This is an update on libbitcoin-server work. The 2.0 release went out,
but as I noted we still had one bug. Several of us have been working to
clearly define and resolve the issue.
I’ve defined a pending set of 2.1 releases (server/node/blockchain) to
coincide with a libbitcoin 2.9 release. There are already a number of
changes merged for this update. This note is to update you on the
reasons for the changes and current status on the issue.

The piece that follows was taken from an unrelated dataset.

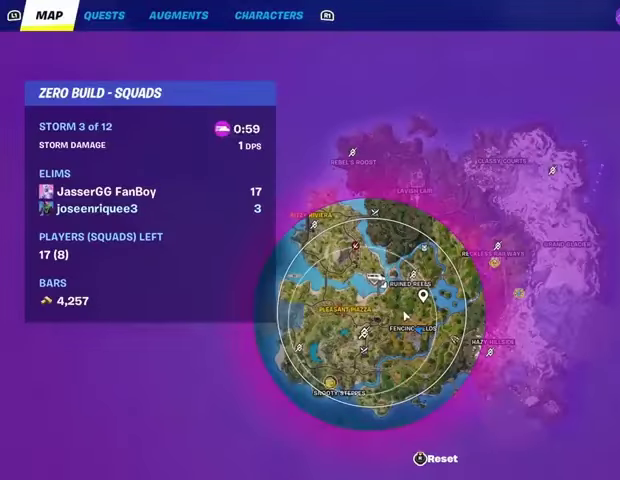
{"buttons": [], "left_stick": "center", "right_stick": "center", "events": [[367, "CIRCLE", "down"], [433, "CIRCLE", "up"]]}
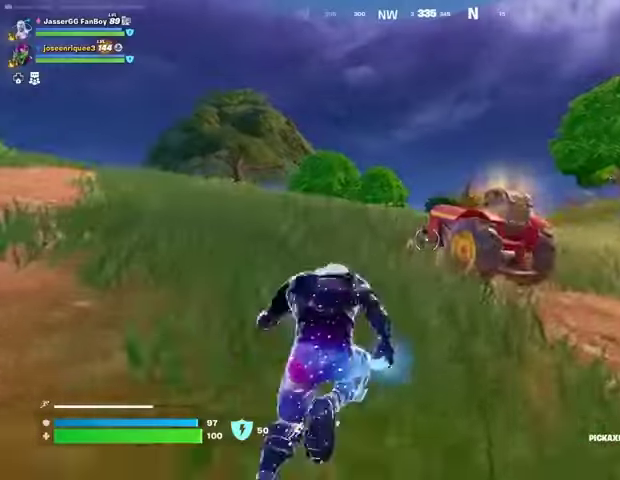
{"buttons": ["R3"], "left_stick": "right", "right_stick": "center", "events": [[367, "R3", "down"], [367, "right_stick", "down-right"], [400, "left_stick", "down-right"], [467, "left_stick", "right"], [500, "right_stick", "center"]]}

Without a resolution I can’t say for certain what the issue is in
libbitcoin-server. However I’ll give you my best idea based on what I’ve
seen and others have reported.
First, for context, there have been issues stretching back for a few
months. As you know Obelisk was built on LevelDB and libbitcoin-server
was the first release of Amir’s blockchain replacement. This change
coincided with a major refactoring of the libbitcoin + Obelisk codebase
into libbitcoin, libbitcoin-blockchain, libbitcoin-node and libbitcoin
server.
Following the completion of the blockchain work and the first ability to
sync the server we were seeing two issues. There was a periodic segfault
of the server and there were sync stalls that often corresponded to
large memory and/or CPU resource consumption.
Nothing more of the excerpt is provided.